## What to do
The lines below that include "Stations" are to be found and copied.

## Provided information
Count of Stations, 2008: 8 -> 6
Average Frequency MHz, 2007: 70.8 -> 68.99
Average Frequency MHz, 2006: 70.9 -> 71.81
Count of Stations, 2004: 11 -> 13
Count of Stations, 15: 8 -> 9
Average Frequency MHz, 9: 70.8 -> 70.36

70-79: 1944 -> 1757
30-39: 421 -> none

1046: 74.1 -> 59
...
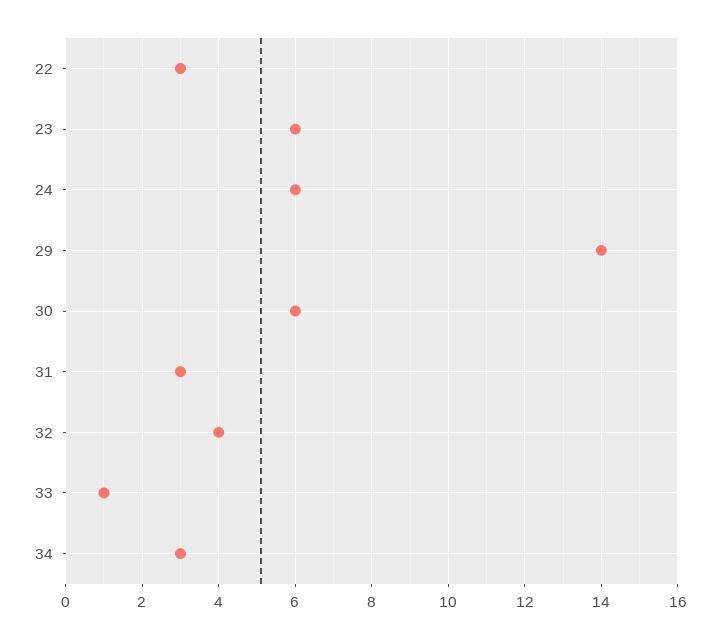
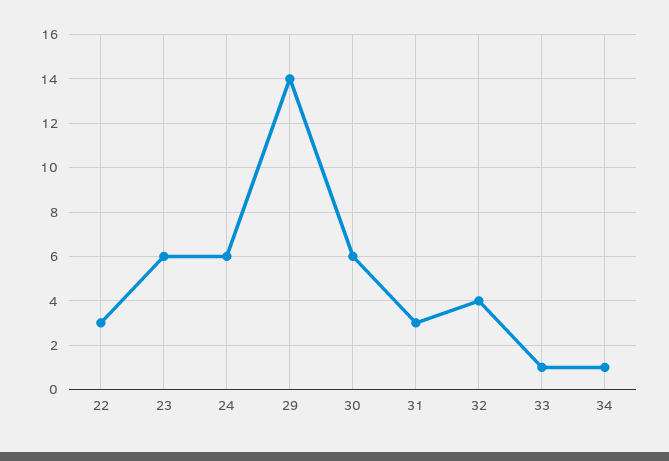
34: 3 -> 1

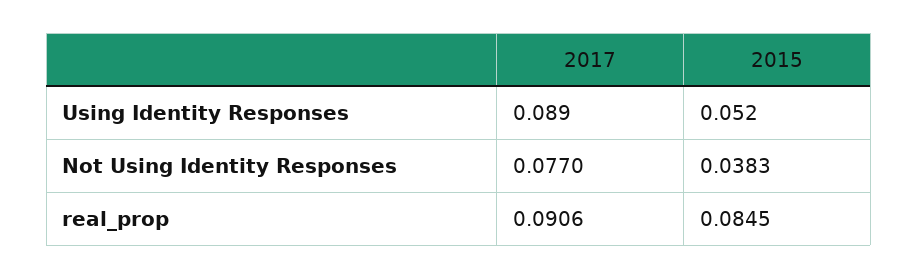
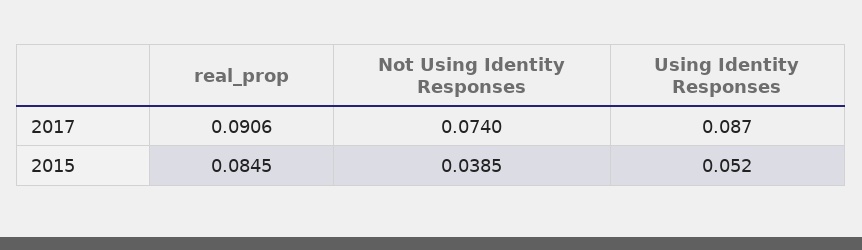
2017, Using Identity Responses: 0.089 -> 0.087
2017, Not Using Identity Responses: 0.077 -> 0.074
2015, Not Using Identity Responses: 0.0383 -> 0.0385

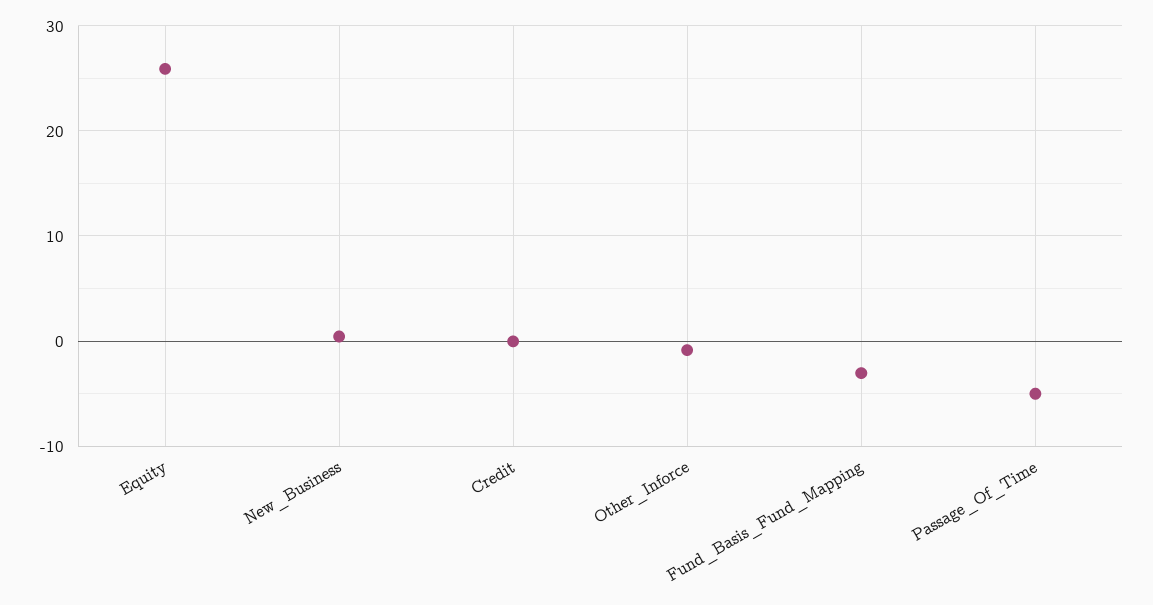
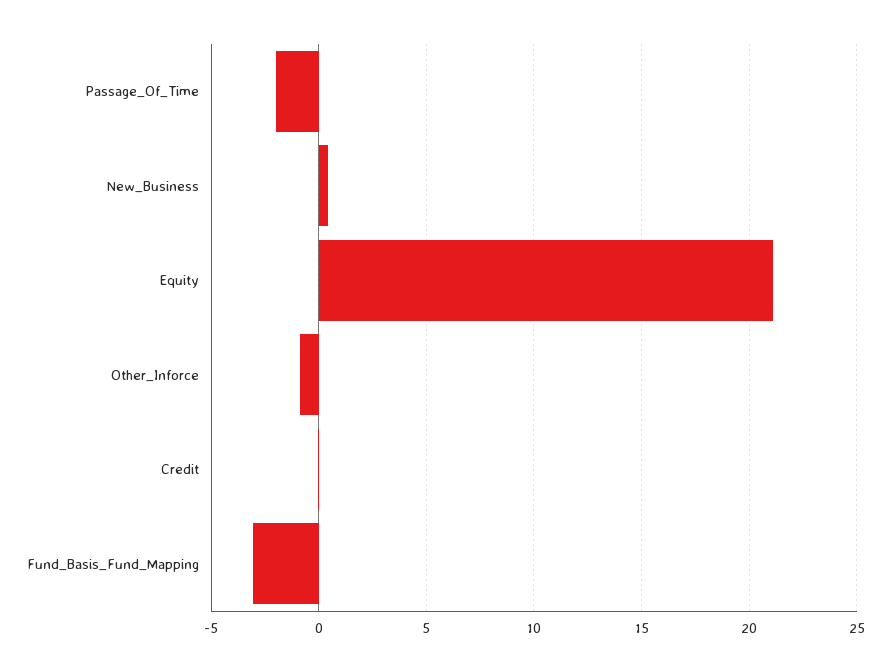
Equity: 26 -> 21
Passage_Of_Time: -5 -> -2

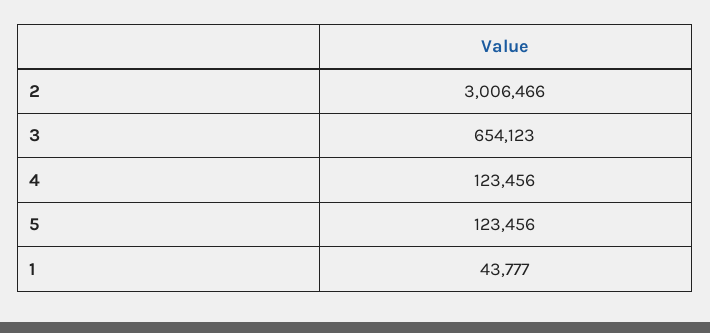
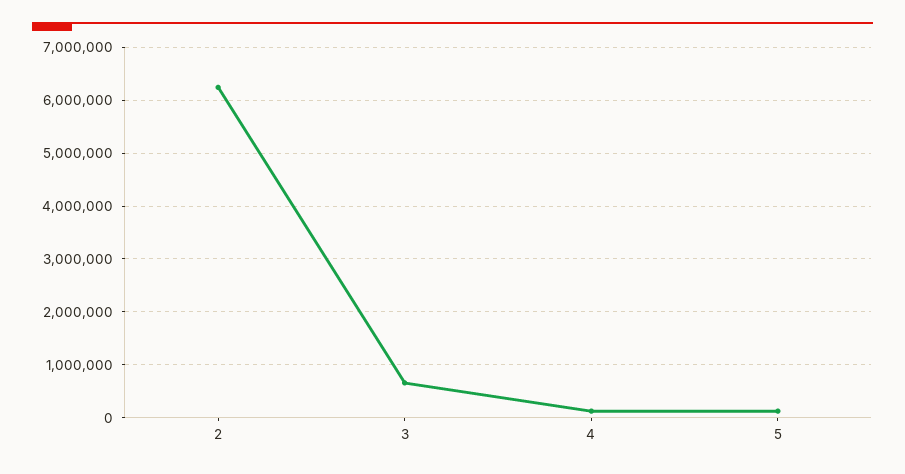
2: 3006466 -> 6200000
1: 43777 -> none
* * *
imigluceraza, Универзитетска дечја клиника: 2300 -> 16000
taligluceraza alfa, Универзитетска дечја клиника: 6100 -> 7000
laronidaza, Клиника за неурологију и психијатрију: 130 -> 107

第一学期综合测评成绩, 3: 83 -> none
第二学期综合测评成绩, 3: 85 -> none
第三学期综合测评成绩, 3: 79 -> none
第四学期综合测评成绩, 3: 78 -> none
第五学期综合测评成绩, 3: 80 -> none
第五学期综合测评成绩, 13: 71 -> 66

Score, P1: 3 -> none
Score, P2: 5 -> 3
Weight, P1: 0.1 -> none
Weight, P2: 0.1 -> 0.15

## Answer
Count of Stations, 2008: 8 -> 6
Count of Stations, 2004: 11 -> 13
Count of Stations, 15: 8 -> 9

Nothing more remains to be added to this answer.